- **추출 자료**
▬▬▬
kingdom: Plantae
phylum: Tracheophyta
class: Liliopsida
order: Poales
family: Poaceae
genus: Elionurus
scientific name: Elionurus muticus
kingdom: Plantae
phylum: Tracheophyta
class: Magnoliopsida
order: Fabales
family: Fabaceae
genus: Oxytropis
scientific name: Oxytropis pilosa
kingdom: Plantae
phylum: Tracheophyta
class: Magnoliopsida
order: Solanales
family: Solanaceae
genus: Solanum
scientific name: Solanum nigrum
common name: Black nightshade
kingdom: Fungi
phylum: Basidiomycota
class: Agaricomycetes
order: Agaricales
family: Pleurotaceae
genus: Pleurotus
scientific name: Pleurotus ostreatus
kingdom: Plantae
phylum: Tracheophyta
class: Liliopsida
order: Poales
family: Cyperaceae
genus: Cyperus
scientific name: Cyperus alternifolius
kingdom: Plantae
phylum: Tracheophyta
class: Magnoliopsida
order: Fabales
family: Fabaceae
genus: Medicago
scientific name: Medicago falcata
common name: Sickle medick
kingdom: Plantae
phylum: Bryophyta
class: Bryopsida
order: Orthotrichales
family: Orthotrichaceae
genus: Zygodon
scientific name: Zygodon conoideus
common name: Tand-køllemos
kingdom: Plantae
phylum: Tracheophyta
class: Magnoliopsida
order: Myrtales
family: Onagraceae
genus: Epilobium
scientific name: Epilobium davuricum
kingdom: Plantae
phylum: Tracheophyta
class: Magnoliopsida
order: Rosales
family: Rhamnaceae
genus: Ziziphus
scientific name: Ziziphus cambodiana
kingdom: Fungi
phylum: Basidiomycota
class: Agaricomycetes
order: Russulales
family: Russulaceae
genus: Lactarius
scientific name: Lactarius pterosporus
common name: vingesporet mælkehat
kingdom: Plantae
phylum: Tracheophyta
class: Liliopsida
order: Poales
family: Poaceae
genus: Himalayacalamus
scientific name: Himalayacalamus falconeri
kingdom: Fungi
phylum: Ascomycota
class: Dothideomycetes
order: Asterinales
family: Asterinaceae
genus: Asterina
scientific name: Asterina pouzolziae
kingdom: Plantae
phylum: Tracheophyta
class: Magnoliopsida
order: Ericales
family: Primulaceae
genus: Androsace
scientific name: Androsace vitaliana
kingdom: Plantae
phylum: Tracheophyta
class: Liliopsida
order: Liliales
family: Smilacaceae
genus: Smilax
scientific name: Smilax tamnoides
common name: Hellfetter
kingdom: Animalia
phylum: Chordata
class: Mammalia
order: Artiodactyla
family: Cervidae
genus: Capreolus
▬▬▬
- **할 일**
위 항목들의 모든 줄을 처음부터 끝까지 빠짐없이 똑같이 다시 입력해 줄 수 있나요?

- **전체 답변**
kingdom: Plantae
phylum: Tracheophyta
class: Liliopsida
order: Poales
family: Poaceae
genus: Elionurus
scientific name: Elionurus muticus
kingdom: Plantae
phylum: Tracheophyta
class: Magnoliopsida
order: Fabales
family: Fabaceae
genus: Oxytropis
scientific name: Oxytropis pilosa
kingdom: Plantae
phylum: Tracheophyta
class: Magnoliopsida
order: Solanales
family: Solanaceae
genus: Solanum
scientific name: Solanum nigrum
common name: Black nightshade
kingdom: Fungi
phylum: Basidiomycota
class: Agaricomycetes
order: Agaricales
family: Pleurotaceae
genus: Pleurotus
scientific name: Pleurotus ostreatus
kingdom: Plantae
phylum: Tracheophyta
class: Liliopsida
order: Poales
family: Cyperaceae
genus: Cyperus
scientific name: Cyperus alternifolius
kingdom: Plantae
phylum: Tracheophyta
class: Magnoliopsida
order: Fabales
family: Fabaceae
genus: Medicago
scientific name: Medicago falcata
common name: Sickle medick
kingdom: Plantae
phylum: Bryophyta
class: Bryopsida
order: Orthotrichales
family: Orthotrichaceae
genus: Zygodon
scientific name: Zygodon conoideus
common name: Tand-køllemos
kingdom: Plantae
phylum: Tracheophyta
class: Magnoliopsida
order: Myrtales
family: Onagraceae
genus: Epilobium
scientific name: Epilobium davuricum
kingdom: Plantae
phylum: Tracheophyta
class: Magnoliopsida
order: Rosales
family: Rhamnaceae
genus: Ziziphus
scientific name: Ziziphus cambodiana
kingdom: Fungi
phylum: Basidiomycota
class: Agaricomycetes
order: Russulales
family: Russulaceae
genus: Lactarius
scientific name: Lactarius pterosporus
common name: vingesporet mælkehat
kingdom: Plantae
phylum: Tracheophyta
class: Liliopsida
order: Poales
family: Poaceae
genus: Himalayacalamus
scientific name: Himalayacalamus falconeri
kingdom: Fungi
phylum: Ascomycota
class: Dothideomycetes
order: Asterinales
family: Asterinaceae
genus: Asterina
scientific name: Asterina pouzolziae
kingdom: Plantae
phylum: Tracheophyta
class: Magnoliopsida
order: Ericales
family: Primulaceae
genus: Androsace
scientific name: Androsace vitaliana
kingdom: Plantae
phylum: Tracheophyta
class: Liliopsida
order: Liliales
family: Smilacaceae
genus: Smilax
scientific name: Smilax tamnoides
common name: Hellfetter
kingdom: Animalia
phylum: Chordata
class: Mammalia
order: Artiodactyla
family: Cervidae
genus: Capreolus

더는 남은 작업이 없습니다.